» Dettagli attività
Riporta tale e quale il testo di tutti i record, lasciando fuori le immagini.

» Record forniti

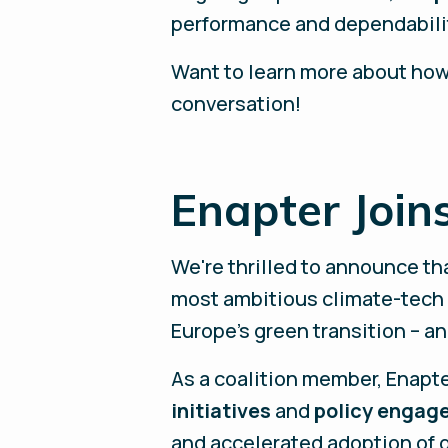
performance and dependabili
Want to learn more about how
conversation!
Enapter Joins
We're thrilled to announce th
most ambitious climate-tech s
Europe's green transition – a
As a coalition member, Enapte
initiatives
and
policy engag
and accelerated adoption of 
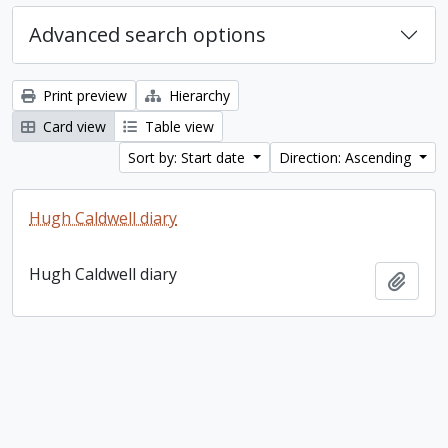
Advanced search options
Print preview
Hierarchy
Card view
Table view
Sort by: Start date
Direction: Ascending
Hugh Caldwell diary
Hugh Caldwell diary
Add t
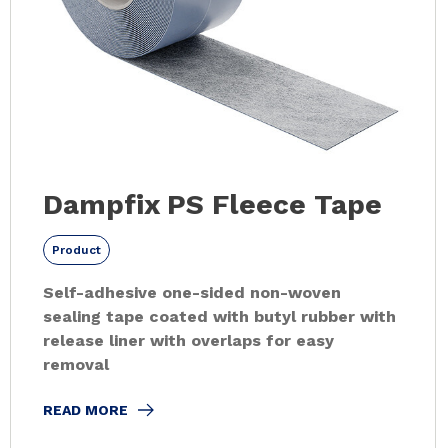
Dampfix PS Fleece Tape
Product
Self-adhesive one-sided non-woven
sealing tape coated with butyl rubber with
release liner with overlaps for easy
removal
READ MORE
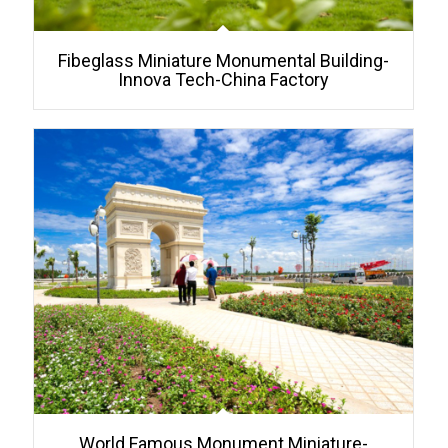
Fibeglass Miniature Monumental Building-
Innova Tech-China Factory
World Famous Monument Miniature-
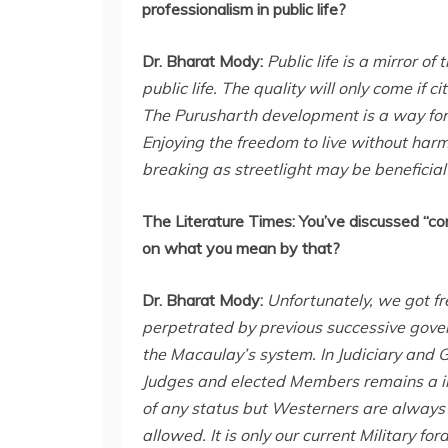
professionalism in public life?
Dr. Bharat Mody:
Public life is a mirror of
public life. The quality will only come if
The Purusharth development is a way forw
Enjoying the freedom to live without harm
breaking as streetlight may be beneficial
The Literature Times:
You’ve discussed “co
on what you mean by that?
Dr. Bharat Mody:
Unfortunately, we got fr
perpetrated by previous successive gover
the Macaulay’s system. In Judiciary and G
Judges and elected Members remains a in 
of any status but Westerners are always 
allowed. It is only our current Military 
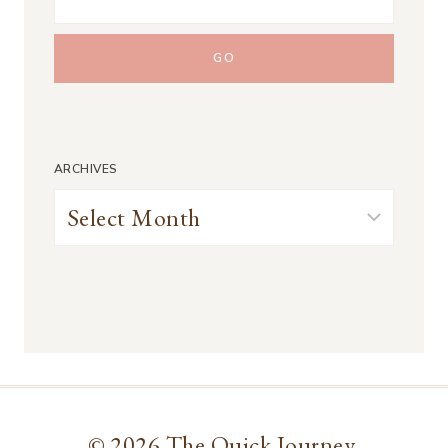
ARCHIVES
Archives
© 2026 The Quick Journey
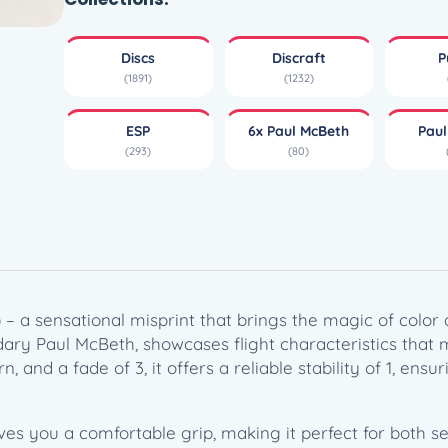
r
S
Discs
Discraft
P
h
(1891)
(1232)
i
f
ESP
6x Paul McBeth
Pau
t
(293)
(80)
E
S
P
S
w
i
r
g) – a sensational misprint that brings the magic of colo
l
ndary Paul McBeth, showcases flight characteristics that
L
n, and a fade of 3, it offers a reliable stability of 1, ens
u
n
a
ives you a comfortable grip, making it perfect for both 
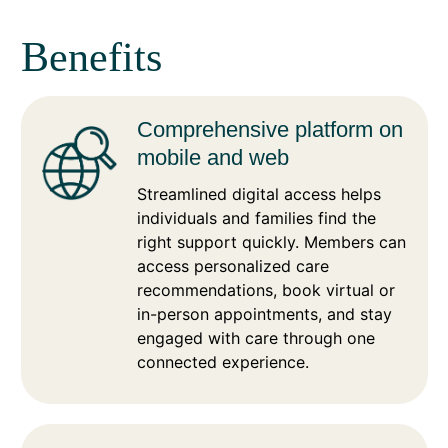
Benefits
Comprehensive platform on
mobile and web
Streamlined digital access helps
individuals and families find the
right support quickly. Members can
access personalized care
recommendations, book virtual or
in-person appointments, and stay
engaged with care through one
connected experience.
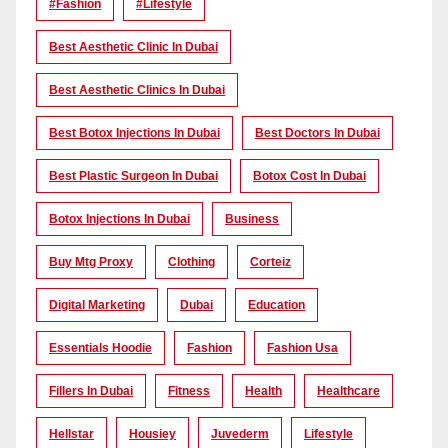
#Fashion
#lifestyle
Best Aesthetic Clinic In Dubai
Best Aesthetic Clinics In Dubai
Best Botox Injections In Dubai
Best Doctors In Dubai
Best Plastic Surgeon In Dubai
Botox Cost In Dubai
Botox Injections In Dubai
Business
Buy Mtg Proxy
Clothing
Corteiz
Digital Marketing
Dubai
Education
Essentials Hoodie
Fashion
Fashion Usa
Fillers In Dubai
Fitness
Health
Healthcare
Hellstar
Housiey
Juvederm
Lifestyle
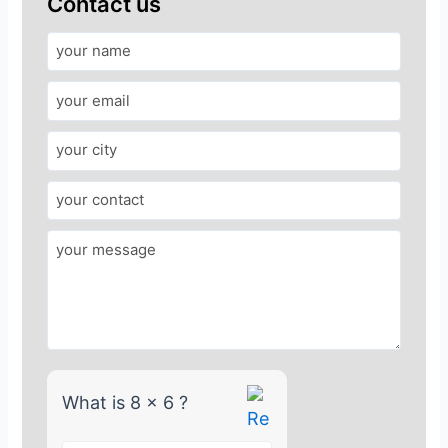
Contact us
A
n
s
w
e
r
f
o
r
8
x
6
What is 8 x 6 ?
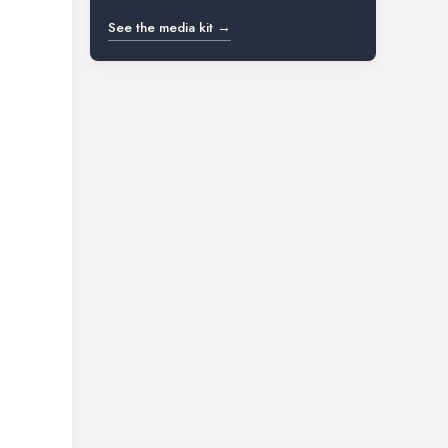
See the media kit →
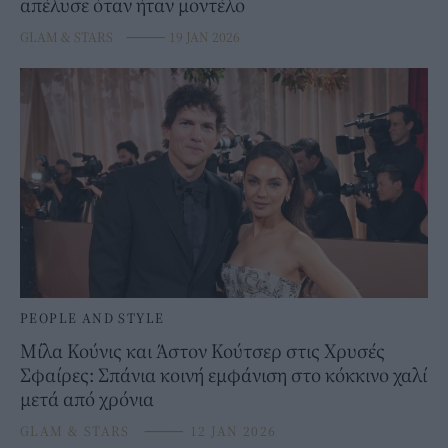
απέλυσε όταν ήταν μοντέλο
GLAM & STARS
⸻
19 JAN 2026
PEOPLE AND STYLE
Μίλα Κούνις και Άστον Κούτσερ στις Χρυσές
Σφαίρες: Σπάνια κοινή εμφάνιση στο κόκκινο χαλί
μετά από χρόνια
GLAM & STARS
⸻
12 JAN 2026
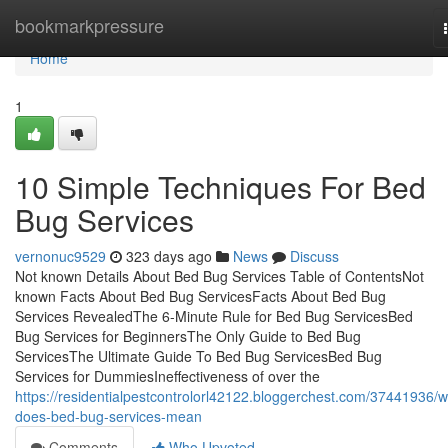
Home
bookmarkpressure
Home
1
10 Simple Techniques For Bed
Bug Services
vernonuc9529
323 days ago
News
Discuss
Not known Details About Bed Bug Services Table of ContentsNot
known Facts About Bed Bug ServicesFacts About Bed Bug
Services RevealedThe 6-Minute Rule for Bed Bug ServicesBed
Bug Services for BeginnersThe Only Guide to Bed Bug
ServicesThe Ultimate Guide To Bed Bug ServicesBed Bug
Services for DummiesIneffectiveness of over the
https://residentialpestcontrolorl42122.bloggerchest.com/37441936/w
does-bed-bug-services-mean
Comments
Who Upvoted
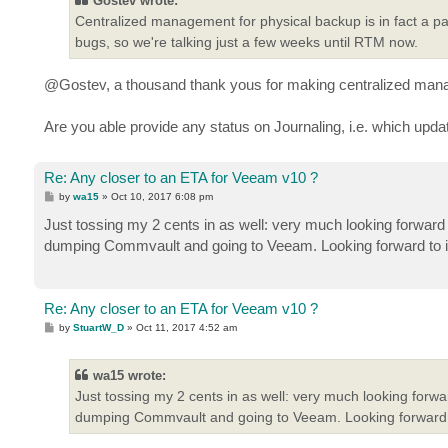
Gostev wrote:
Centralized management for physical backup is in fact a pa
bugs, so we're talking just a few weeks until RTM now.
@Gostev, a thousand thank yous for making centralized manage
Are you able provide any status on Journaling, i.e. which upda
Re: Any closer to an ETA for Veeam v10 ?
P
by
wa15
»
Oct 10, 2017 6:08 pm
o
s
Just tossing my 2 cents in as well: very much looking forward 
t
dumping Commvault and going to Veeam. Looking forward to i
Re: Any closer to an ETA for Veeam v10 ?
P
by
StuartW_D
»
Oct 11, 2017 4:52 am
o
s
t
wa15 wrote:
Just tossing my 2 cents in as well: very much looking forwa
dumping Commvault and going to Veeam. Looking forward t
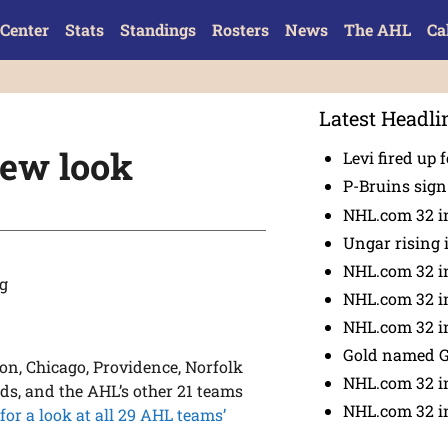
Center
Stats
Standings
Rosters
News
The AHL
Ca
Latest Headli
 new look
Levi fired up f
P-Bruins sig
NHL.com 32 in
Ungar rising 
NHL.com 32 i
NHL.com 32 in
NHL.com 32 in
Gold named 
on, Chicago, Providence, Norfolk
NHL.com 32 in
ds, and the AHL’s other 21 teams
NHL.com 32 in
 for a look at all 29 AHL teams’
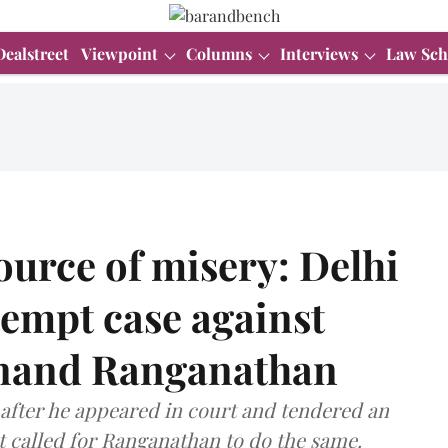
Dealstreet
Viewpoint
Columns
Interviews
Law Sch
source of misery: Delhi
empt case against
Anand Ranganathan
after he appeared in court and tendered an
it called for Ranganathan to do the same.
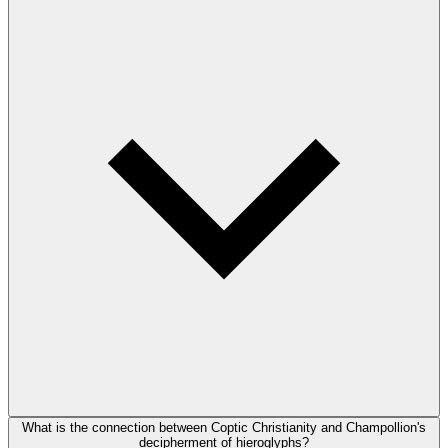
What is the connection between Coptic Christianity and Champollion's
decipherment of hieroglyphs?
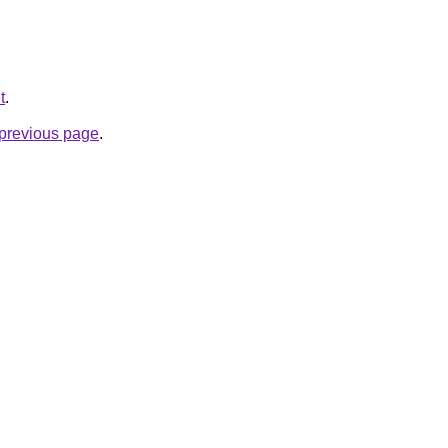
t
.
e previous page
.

» Soluzione
performance and dependabili
Want to learn more about how
conversation!
Enapter Joins
We're thrilled to announce th
most ambitious climate-tech s
Europe's green transition – a
As a coalition member, Enapte
initiatives
and
policy engag
and accelerated adoption of 
Advanced search options
Print preview
Hierarchy
Card view
Table view
Sort by: Start date
Direction: Ascending
Hugh Caldwell diary
Hugh Caldwell diary
Add t
Dampfix PS Fleece Tape
Product
Self-adhesive one-sided non-woven
sealing tape coated with butyl rubber with
release liner with overlaps for easy
removal
READ MORE
Fibeglass Miniature Monumental Building-
Innova Tech-China Factory
World Famous Monument Miniature-
professionalism in public life?
Dr. Bharat Mody:
Public life is a mirror of
public life. The quality will only come if
The Purusharth development is a way forw
Enjoying the freedom to live without harm
breaking as streetlight may be beneficial
The Literature Times:
You’ve discussed “co
on what you mean by that?
Dr. Bharat Mody:
Unfortunately, we got fr
perpetrated by previous successive gover
the Macaulay’s system. In Judiciary and G
Judges and elected Members remains a in 
of any status but Westerners are always 
allowed. It is only our current Military 
ARCHIVES
Archives
© 2026 The Quick Journey
r
S
Discs
Discraft
P
h
(1891)
(1232)
i
f
ESP
6x Paul McBeth
Pau
t
(293)
(80)
E
S
P
S
w
i
r
g) – a sensational misprint that brings the magic of colo
l
ndary Paul McBeth, showcases flight characteristics that
L
n, and a fade of 3, it offers a reliable stability of 1, ens
u
n
a
ives you a comfortable grip, making it perfect for both 
Benefits
Comprehensive platform on
mobile and web
Streamlined digital access helps
individuals and families find the
right support quickly. Members can
access personalized care
recommendations, book virtual or
in-person appointments, and stay
engaged with care through one
connected experience.
#Fashion
#lifestyle
Best Aesthetic Clinic In Dubai
Best Aesthetic Clinics In Dubai
Best Botox Injections In Dubai
Best Doctors In Dubai
Best Plastic Surgeon In Dubai
Botox Cost In Dubai
Botox Injections In Dubai
Business
Buy Mtg Proxy
Clothing
Corteiz
Digital Marketing
Dubai
Education
Essentials Hoodie
Fashion
Fashion Usa
Fillers In Dubai
Fitness
Health
Healthcare
Hellstar
Housiey
Juvederm
Lifestyle
Contact us
A
n
s
w
e
r
f
o
r
8
x
6
What is 8 x 6 ?
See the media kit →
απέλυσε όταν ήταν μοντέλο
GLAM & STARS
⸻
19 JAN 2026
PEOPLE AND STYLE
Μίλα Κούνις και Άστον Κούτσερ στις Χρυσές
Σφαίρες: Σπάνια κοινή εμφάνιση στο κόκκινο χαλί
μετά από χρόνια
GLAM & STARS
⸻
12 JAN 2026
Home
bookmarkpressure
Home
1
10 Simple Techniques For Bed
Bug Services
vernonuc9529
323 days ago
News
Discuss
Not known Details About Bed Bug Services Table of ContentsNot
known Facts About Bed Bug ServicesFacts About Bed Bug
Services RevealedThe 6-Minute Rule for Bed Bug ServicesBed
Bug Services for BeginnersThe Only Guide to Bed Bug
ServicesThe Ultimate Guide To Bed Bug ServicesBed Bug
Services for DummiesIneffectiveness of over the
https://residentialpestcontrolorl42122.bloggerchest.com/37441936/w
does-bed-bug-services-mean
Comments
Who Upvoted
Gostev wrote:
Centralized management for physical backup is in fact a pa
bugs, so we're talking just a few weeks until RTM now.
@Gostev, a thousand thank yous for making centralized manage
Are you able provide any status on Journaling, i.e. which upda
Re: Any closer to an ETA for Veeam v10 ?
P
by
wa15
»
Oct 10, 2017 6:08 pm
o
s
Just tossing my 2 cents in as well: very much looking forward 
t
dumping Commvault and going to Veeam. Looking forward to i
Re: Any closer to an ETA for Veeam v10 ?
P
by
StuartW_D
»
Oct 11, 2017 4:52 am
o
s
t
wa15 wrote:
Just tossing my 2 cents in as well: very much looking forwa
dumping Commvault and going to Veeam. Looking forward t
Center
Stats
Standings
Rosters
News
The AHL
Ca
Latest Headli
 new look
Levi fired up f
P-Bruins sig
NHL.com 32 in
Ungar rising 
NHL.com 32 i
NHL.com 32 in
NHL.com 32 in
Gold named 
on, Chicago, Providence, Norfolk
NHL.com 32 in
ds, and the AHL’s other 21 teams
NHL.com 32 in
 for a look at all 29 AHL teams’
Dealstreet
Viewpoint
Columns
Interviews
Law Sch
source of misery: Delhi
empt case against
Anand Ranganathan
after he appeared in court and tendered an
it called for Ranganathan to do the same.
What is the connection between Coptic Christianity and Champollion's
decipherment of hieroglyphs?
t
.
e previous page
.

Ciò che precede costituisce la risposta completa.